= Falconer's conjecture =

On distance sets of high-dimensional sets

In geometric measure theory, Falconer's conjecture, named after Kenneth Falconer, is an unsolved problem concerning the sets of Euclidean distances between points in compact $d$-dimensional spaces. Intuitively, it states that a set of points that is large in its Hausdorff dimension must determine a set of distances that is large in measure. More precisely, if $S$ is a compact set of points in $d$-dimensional Euclidean space whose Hausdorff dimension is strictly greater than $d/2$, then the conjecture states that the set of distances between pairs of points in $S$ must have nonzero Lebesgue measure.

==Formulation and motivation==
Falconer (1985) proved that Borel sets with Hausdorff dimension greater than $(d+1)/2$ have distance sets with nonzero measure. He motivated this result as a multidimensional generalization of the Steinhaus theorem, a previous result of Hugo Steinhaus proving that every set of real numbers with nonzero measure must have a difference set that contains an interval of the form $(-\varepsilon,\varepsilon)$ for some $\varepsilon>0$. It may also be seen as a continuous analogue of the Erdős distinct distances problem, which states that large finite sets of points must have large numbers of distinct distances.

Based on this result, Falconer's conjecture states that if $S$ is a compact set of points in $d$-dimensional Euclidean space whose Hausdorff dimension is strictly greater than $d/2$, then the set of distances between pairs of points in $S$ must have nonzero Lebesgue measure. That is, the threshold dimension of $(d+1)/2$ from Falconer's result can be reduced to $d/2$, while restricting the class of sets in the result to compact sets rather than Borel sets.

==Partial results==
Erdoğan (2005) proved that compact sets of points whose Hausdorff dimension is greater than $\tfrac{d}{2} + \tfrac{1}{3}$ have distance sets with nonzero measure; for large values of $d$ this approximates the threshold on Hausdorff dimension given by the Falconer conjecture. For points in the Euclidean plane, Borel sets of Hausdorff dimension greater than 5/4 (or $\tfrac{d}{2} + \tfrac{1}{4}$ with $d=2$) have distance sets with nonzero measure and, more strongly, they have a point such that the Lebesgue measure of the distances from the set to this point is positive. For $d>3$ the best known bound is $\tfrac{d}{2} + \tfrac{1}{4}-\tfrac{1}{8d+4}$ according to a preprint by Du, Ou, Ren and Zhang

A variant of Falconer's conjecture states that, for points in the plane, a compact set whose Hausdorff dimension is greater than or equal to one must have a distance set of Hausdorff dimension one. As a partial result in this direction, the existence of a distance set of Hausdorff dimension one follows for sets of Hausdorff dimension greater than 5/4, from the results on measure.
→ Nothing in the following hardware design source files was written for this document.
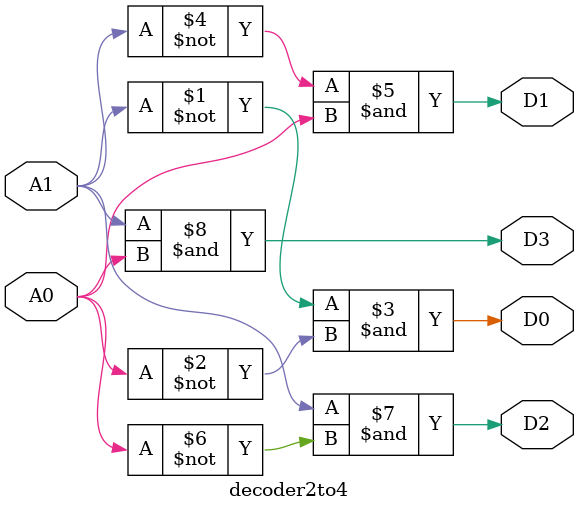
<source format=v>
`timescale 1ns / 1ps

module decoder2to4(
    input A1, A0,
    output D0, D1, D2, D3
);

assign D0 = (~A1 & ~A0);
assign D1 = (~A1 &  A0);
assign D2 = ( A1 & ~A0);
assign D3 = ( A1 &  A0);

endmodule

</source>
Another partial result is that a compact planar set with Hausdorff dimension at least one, the distance set must have Hausdorff dimension at least 1/2.

==Related conjectures==
Proving a bound strictly greater than 1/2 for the dimension of the distance set in the case of compact planar sets with Hausdorff dimension at least one would be equivalent to resolving several other unsolved conjectures. These include a conjecture of Paul Erdős on the existence of Borel subrings of the real numbers with fractional Hausdorff dimension, and a variant of the Kakeya set problem on the Hausdorff dimension of sets such that, for every possible direction, there is a line segment whose intersection with the set has high Hausdorff dimension.
These conjectures were solved by Bourgain.

==Other distance functions==
For non-Euclidean distance functions in the plane defined by polygonal norms, the analogue of the Falconer conjecture is false: there exist sets of Hausdorff dimension two whose distance sets have measure zero.